Aşırı beslenmeden kaynaklanan basit bir kusma olabileceği gibi bedensel bir hastalığın belirtisi olarak da görülebilir. Bazı psi­kolojik sorunlar kusma şeklinde belirti ve­rebilir. Çocuklar da sık görülen psikolojik nedenli belirtiler içinde ön sıralarda kusma ve karın ağrısı yer alır.

Karın ağrısı

Başka belirtilerin eşlik etmediği ve beden­sel neden bulunamadığı durumlarda karın ağrısı bir stres belirtisi olarak ele alınır. Be­bekliğin ilk aylarında sık görülen ve bebeği oldukça rahatsız eden kolik ağrıları bu tür­den ağrılardır. Burada psikolojik etkenlerin bebek sindirim sisteminin çalışma biçimini etkileyerek ağlama krizleri ile seyreden ra­hatsızlığı oluşturduğu düşünülmektedir. Yukarıda sözü edilen sorunlarda öncelikle bedensel bir hastalık olup olmadığı araştı­rılır. Eğer bedensel bir neden bulunamazsa o zaman psikolojik nedenlere yönelinir.

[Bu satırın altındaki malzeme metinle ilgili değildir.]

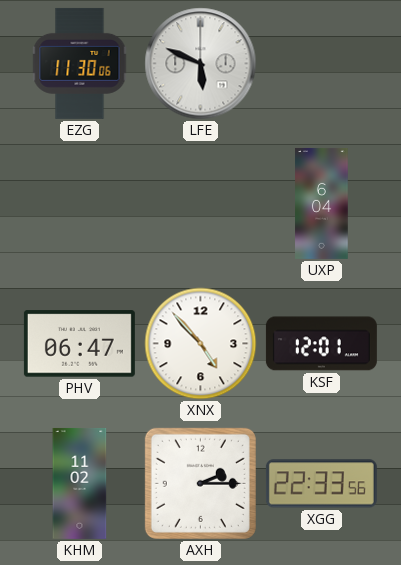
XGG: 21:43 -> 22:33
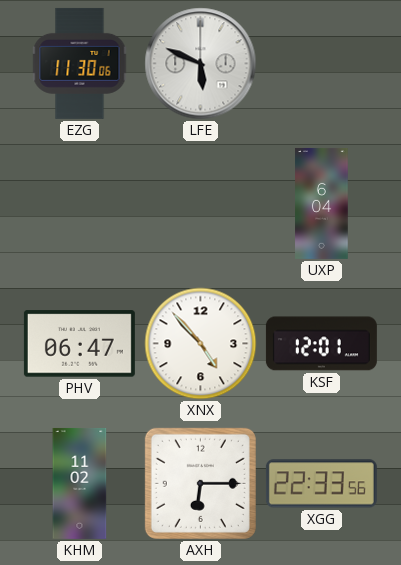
AXH: 2:15 -> 6:15
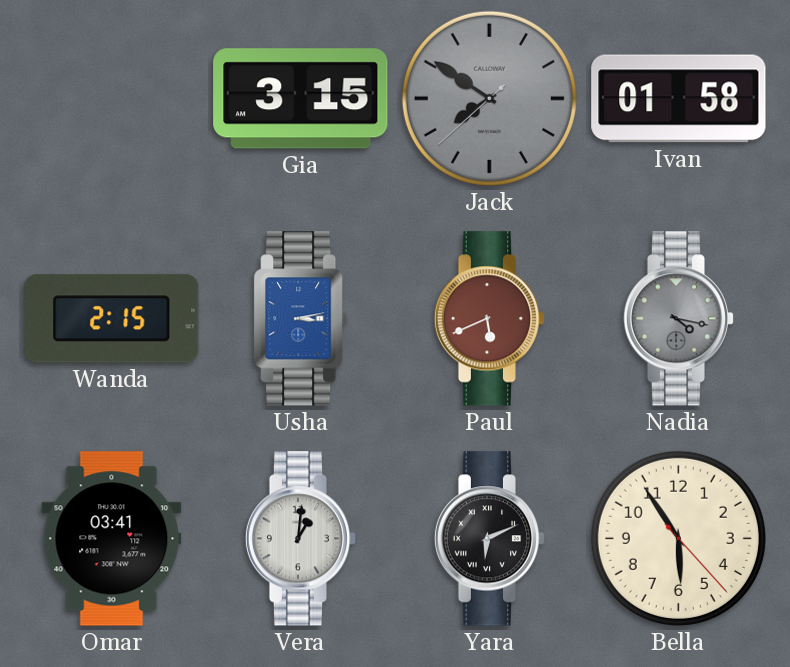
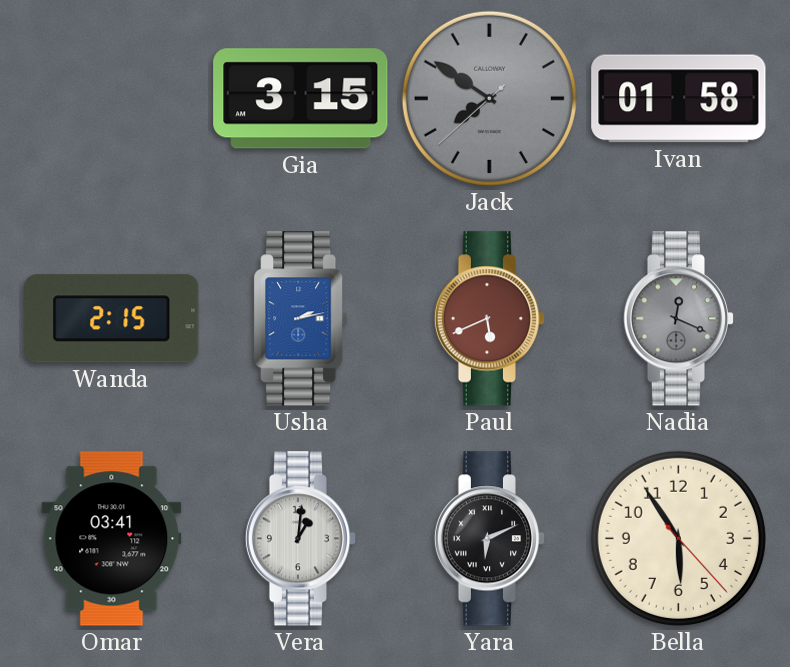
Usha: 3:13 -> 2:13
Nadia: 4:17 -> 12:19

Doğum sonrasında annedeki isteksizlik, ça­buk sinirlenme, tahammülsüzlük ya da is­tenmeden hamile kalınan bebeğe duygusal yatırımdaki eksiklik nedeniyle bebekte bes­lenme sonınları oluşabilir. Bebeğini her ku­cağa alışında sıkıntı yaşayan bir annenin bebeği de huzursuz olur, emmez, devamlı ağlar. Bu durum annenin sıkıntısını bir kat daha artırır. Annenin yapması gereken, bu sıkıntıları ve gerginlikleri azaltacak yolları bulmaya yönelik psikiyatrik yardım almak­tır.

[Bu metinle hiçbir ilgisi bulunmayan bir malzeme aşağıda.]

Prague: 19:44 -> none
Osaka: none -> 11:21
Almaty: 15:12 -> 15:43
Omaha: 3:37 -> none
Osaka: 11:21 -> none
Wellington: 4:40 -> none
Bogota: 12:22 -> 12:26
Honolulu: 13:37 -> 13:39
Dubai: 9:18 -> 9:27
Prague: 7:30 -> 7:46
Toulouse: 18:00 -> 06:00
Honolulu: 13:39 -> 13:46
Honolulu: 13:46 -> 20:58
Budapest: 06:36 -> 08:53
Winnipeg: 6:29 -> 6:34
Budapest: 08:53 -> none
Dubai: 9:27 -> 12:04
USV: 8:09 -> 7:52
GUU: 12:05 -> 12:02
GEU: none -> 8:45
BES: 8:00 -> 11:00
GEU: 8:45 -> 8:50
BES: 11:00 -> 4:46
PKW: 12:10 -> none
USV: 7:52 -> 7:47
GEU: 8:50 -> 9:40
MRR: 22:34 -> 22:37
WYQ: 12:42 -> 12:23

Normal olarak çocuk 2-3 yaşlarına gel­diğinde iştahı azalır. Buna çocuğun o yaşta­ki doğal negativist tutumu da eklenince an­ne ve baba huzursuz olur. Çocuk artık sev­diği ve sevmediği yemekleri ayırmaya baş­lar. Bu konuda taviz vermez. Ancak bu kar­şıt tutum geçicidir. Eğer çocuğun iştahı doğrultusunda yemesine izin verilmezse ciddi yeme problemleri gelişebilir.

Okul döneminde ise çocuğun iştahı yerine gelir. Bu yaştaki bir çocuk aile içi sorunlar nedeniyle yemek yemeyi anne baba için ade­ta bir silah olarak kullanabilir.

Büyüme geriliği

Yaşıtları ile kıyaslandığında o yaştaki bir çocuğun olması gereken asgari boy ve kilo­ya ulaşamayan çocuklarda büyüme gerili­ğinden söz edilir. Büyümeyi belirleyen iki önemli faktör vardır; bunlar genetik (kalı­tım) ve çevresel faktörlerdir. Çevresel fak­törlerin başında beslenme gelir. Gelişim döneminde çocuğun beslenmesini bozan her türlü süreğen hastalık beslenme bozukluğu oluşturabilir. Ayrıca bu dönemde psikolojik etkenlerde büyümeyi engelleyebilir.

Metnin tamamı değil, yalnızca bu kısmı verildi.